The fan categories at the Hugos were there at the very beginning, but they are also the categories which consistently gets the lowest number of votes and nominations. So why do you think fanzines, fancasts and other fan projects are important?
Fans have been central to SFF since 1939. Without fans, without people agitating for books, for reading, for authors, the whole SFF community would not exist. Fanzines, fancasts, fan writers and fan enthusiasm make SFF the vibrant place it is.
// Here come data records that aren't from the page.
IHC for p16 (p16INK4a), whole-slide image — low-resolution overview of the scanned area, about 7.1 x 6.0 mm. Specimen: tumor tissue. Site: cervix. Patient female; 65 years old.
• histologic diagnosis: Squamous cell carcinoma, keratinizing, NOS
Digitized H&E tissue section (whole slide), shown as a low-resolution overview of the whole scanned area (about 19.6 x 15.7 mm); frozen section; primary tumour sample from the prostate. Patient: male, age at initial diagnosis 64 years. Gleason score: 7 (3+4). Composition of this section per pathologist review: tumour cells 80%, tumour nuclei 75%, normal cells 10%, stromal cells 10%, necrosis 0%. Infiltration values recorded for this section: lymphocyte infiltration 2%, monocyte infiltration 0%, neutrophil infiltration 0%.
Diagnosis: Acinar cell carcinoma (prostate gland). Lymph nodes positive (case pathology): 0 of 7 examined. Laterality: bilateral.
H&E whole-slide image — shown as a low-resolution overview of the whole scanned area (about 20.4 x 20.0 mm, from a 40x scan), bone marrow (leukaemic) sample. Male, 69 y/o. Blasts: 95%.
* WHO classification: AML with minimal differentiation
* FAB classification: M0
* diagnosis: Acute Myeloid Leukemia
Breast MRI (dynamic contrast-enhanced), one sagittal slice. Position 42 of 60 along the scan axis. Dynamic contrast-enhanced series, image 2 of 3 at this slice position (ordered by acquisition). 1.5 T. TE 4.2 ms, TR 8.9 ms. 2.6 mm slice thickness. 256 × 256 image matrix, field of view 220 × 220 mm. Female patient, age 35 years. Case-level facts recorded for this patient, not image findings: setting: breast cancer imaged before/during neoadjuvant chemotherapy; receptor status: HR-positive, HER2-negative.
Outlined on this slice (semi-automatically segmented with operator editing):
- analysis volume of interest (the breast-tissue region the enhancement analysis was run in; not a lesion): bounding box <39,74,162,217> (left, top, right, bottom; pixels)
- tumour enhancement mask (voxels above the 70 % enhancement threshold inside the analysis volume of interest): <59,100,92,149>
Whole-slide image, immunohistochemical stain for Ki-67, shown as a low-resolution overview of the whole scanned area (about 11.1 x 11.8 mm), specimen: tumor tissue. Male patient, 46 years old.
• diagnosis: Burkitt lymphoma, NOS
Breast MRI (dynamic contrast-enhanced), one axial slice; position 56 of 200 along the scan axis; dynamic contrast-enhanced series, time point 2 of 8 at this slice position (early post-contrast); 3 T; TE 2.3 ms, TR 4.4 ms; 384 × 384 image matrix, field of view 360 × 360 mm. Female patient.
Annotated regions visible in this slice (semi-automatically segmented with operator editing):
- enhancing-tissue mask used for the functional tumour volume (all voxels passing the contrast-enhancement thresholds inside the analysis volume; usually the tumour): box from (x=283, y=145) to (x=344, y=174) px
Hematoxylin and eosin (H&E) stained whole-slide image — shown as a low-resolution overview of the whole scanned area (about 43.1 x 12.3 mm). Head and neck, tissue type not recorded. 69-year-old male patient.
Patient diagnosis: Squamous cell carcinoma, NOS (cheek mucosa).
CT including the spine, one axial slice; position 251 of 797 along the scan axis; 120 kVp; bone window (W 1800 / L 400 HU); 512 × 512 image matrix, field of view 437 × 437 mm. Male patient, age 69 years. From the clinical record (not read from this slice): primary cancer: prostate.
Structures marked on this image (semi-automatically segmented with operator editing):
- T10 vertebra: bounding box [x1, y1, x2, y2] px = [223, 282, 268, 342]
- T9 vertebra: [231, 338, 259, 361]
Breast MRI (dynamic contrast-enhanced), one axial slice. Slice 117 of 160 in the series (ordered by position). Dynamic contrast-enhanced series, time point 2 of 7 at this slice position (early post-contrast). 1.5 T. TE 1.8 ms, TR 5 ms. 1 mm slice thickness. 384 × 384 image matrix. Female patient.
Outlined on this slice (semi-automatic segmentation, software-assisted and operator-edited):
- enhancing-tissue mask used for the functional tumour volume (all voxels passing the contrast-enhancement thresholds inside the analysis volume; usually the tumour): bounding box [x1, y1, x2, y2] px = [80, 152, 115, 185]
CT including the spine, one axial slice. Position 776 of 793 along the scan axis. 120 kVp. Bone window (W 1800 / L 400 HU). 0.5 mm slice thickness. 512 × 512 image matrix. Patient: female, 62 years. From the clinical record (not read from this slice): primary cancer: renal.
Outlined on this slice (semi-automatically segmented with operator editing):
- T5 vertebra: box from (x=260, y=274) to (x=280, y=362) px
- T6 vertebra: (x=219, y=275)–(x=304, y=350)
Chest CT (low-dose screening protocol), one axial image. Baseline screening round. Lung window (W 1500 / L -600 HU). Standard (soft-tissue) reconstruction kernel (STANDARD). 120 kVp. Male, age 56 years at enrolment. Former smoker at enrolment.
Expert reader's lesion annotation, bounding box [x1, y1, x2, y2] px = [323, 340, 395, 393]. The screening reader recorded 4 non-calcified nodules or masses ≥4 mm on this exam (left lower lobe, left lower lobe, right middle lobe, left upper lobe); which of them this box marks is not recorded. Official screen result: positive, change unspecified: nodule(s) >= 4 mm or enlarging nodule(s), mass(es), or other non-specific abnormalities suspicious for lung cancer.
In the past twenty years, fanzines have increasingly moved online and fancasts have sprung up. What do you think the future of fan media looks like?
I continue to think that the ways fans engage with each other is going to evolve and change. I think too the pandemic is going to change how we have and deal with things like conventions. I predict boldly there will be more conventions which are entirely virtual and that space will evolve and change over time.
The four fan categories of the Hugos (best fanzine, fan writer, fan artist and fancast) tend to get less attention than the fiction and dramatic presentation categories. Are there any awesome fanzines, fancasts, fan writers and fan artists you’d like to recommend?
Modestly, I myself am probably more eligible as a fan writer than I am in the fancast categories, since I write a boatload of SFF articles and interviews and reviews. Besides me, I value the voices of yourself, Alasdair Stewart, Adam Whitehead, Aidan Moher,Jason Sanford, the Worldbuilding for Masochists podcast, Charles Payseur, Alex Brown, Journey Planet, Nerds of a Feather (disclaimer, I am one of their writers), Claire Rousseau, The Breaking the Glass Slipper podcast, and a lot more. The fan community is fractally large, the deeper you go, the more complex and bigger it gets. Fans are everywhere!
Where can people find you?
http://www.princejvstin.com is my website but really, googling “princejvstin” on the internet finds me.
Thanks, Paul, for stopping by and answering my questions.
Do check out Paul’s various ventures, cause he does great work across various media.